■ Required action
Every line below that holds the string "Precio" should be copied.

■ Excerpted records
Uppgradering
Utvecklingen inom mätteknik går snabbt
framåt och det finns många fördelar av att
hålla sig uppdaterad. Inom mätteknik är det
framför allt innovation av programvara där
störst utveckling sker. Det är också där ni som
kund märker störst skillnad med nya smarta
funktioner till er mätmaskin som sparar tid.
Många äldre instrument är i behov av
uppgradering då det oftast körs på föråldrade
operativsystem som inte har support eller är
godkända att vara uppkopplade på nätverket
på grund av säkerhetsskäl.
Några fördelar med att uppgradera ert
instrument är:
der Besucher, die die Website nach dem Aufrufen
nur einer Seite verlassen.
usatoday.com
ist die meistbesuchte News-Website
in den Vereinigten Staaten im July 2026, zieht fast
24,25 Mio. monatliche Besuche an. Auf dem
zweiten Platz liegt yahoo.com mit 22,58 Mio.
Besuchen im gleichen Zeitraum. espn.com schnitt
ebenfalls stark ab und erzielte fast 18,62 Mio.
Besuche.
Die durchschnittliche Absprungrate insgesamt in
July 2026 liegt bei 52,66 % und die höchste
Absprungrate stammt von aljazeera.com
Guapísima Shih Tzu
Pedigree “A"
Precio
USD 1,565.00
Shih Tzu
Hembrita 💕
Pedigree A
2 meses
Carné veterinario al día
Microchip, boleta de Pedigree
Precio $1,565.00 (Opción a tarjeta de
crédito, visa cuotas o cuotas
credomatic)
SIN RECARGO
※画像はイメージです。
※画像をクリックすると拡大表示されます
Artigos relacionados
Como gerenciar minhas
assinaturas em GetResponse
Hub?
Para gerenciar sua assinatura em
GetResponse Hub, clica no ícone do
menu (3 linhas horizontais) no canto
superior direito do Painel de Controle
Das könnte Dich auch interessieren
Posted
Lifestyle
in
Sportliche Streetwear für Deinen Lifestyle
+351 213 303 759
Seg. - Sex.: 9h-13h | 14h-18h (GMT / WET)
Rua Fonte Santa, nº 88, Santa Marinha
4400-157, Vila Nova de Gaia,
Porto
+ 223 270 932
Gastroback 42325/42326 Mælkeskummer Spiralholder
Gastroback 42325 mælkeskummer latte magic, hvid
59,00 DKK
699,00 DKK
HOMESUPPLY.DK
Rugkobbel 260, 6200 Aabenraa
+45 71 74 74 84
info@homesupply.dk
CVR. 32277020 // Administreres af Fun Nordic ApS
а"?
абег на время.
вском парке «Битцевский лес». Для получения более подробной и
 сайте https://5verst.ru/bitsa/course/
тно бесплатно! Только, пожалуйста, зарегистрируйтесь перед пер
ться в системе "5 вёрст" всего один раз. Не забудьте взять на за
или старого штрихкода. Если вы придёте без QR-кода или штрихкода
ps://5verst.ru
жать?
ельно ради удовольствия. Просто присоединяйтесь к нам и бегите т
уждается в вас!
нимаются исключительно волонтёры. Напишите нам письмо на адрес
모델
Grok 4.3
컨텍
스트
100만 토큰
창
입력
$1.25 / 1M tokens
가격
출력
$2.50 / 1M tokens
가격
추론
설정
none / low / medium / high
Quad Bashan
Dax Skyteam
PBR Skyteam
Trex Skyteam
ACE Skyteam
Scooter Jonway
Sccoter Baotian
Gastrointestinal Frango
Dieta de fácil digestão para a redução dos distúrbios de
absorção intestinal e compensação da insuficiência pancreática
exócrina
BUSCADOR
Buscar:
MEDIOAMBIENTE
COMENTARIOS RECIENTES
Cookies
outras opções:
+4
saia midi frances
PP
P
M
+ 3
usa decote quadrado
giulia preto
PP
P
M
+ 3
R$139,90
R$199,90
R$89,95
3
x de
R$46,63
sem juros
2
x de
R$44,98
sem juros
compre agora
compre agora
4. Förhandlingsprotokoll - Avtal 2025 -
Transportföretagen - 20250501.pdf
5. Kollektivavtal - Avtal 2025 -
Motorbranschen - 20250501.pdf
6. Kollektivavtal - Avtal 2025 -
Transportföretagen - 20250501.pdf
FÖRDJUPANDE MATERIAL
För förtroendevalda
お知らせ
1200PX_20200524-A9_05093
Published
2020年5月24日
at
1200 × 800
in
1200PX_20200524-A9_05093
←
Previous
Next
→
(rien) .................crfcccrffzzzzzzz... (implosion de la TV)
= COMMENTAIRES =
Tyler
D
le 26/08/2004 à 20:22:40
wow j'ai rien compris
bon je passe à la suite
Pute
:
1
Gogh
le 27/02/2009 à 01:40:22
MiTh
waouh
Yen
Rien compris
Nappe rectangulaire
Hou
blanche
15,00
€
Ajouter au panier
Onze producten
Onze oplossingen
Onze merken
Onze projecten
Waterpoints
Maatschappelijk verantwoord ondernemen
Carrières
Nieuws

■ Exercise answer
Precio
Precio $1,565.00 (Opción a tarjeta de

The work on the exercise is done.